Kejadiannya telah lima tahun yang lalu kala kamu masih bekerja di sebuah perusahaan industri. Selama lima tahun masa-masa di mana kamu sedang berusaha menerima keadaan. Penyesalan yang terjadi padamu melebami psikismu.
Penyesalan yang menggiring perasaan bersalah karena tidak bisa menjaga diri sendiri dan pernah tumbang sampai ke terapi.
Kejadian yang mati-matian kau sembunyikan akhirnya terkuak oleh laporan seorang anak ketua MPR melakukan aborsi di tempatmu. Seluruh daftar nama yang pernah melakukan praktek itu pun terkena imbas.
Sorotmu masih terkental sayu terus berusaha menguatkan aku, rasanya ingin kukecup kelopak matamu secepat mungkin.
"Mereka yang bilang aku pembunuh sekalipun aku katakan aku baru menyadari janinnya sebulan kemudian dan .. aku nggak siap."
"Mengapa dengarkan mereka? Mengapa kamu mendengarkan orang-orang yang nggak percaya denganmu?" Lirihku.
Jemarimu merajami wajahku. Senyum lembutmu yang selalu hangat terasa membeku untukku kali ini.

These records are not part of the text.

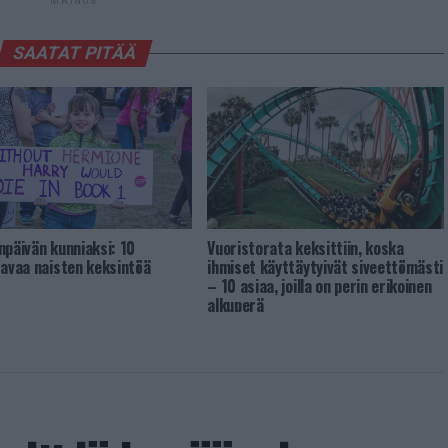
MAINOS
SAATAT PITÄÄ
npäivän kunniaksi: 10
Vuoristorata keksittiin, koska
tavaa naisten keksintöä
ihmiset käyttäytyivät siveettömästi
– 10 asiaa, joilla on perin erikoinen
alkuperä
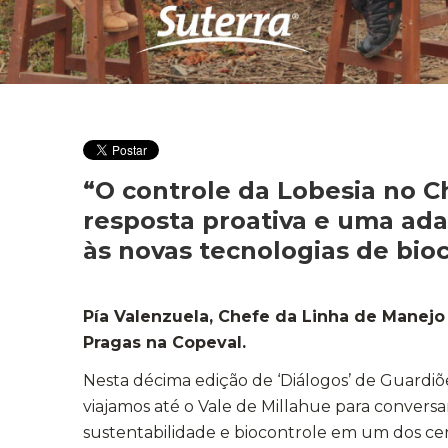
“O controle da Lobesia no C
resposta proativa e uma ad
às novas tecnologias de bio
Pía Valenzuela, Chefe da Linha de Manejo
Pragas na Copeval.
Nesta décima edição de ‘Diálogos’ de Guardiõ
viajamos até o Vale de Millahue para conversa
sustentabilidade e biocontrole em um dos cená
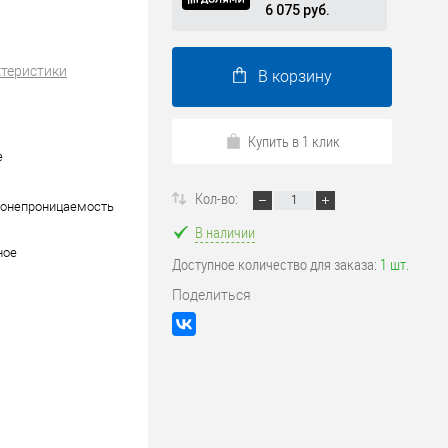
6 075 руб.
ктеристики
В корзину
Купить в 1 клик
е
Кол-во:
донепроницаемость
В наличии
ное
Доступное количество для заказа:
1 шт.
Поделиться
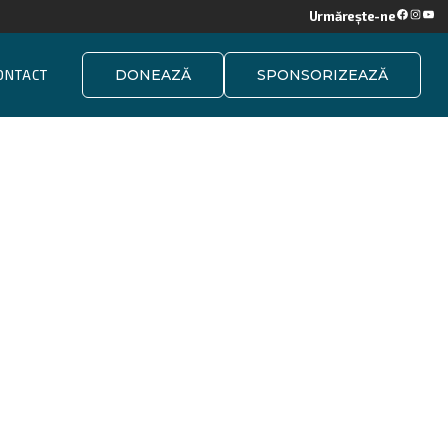
Urmărește-ne
Faceboo
Instag
YouT
DONEAZĂ
SPONSORIZEAZĂ
ONTACT
 Tag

"Aku sudah menimbang-nimbang lama dan keputusanku akan memperjuangkan diriku sendiri tetapi bukan dari instansi hukum, Diaz. Mereka nggak peduli dan nggak akan pernah mau mendengar. Jadi biarkan aku."
Aku berbalik ke posisi dudukku di sampingmu yang tetap menahan tautan jemariku kepadamu. Dalam punggung meringkuk untuk mencium tanganmu, aku memejamkan mata. Tak lama aku merasakan jemarimu menelusuri rambutku.
"Aku hanya membutuhkan kepercayaanmu."
Hening menyusupi dunia kita. Apakah kita sedang menangisi kenyataan ini bersama?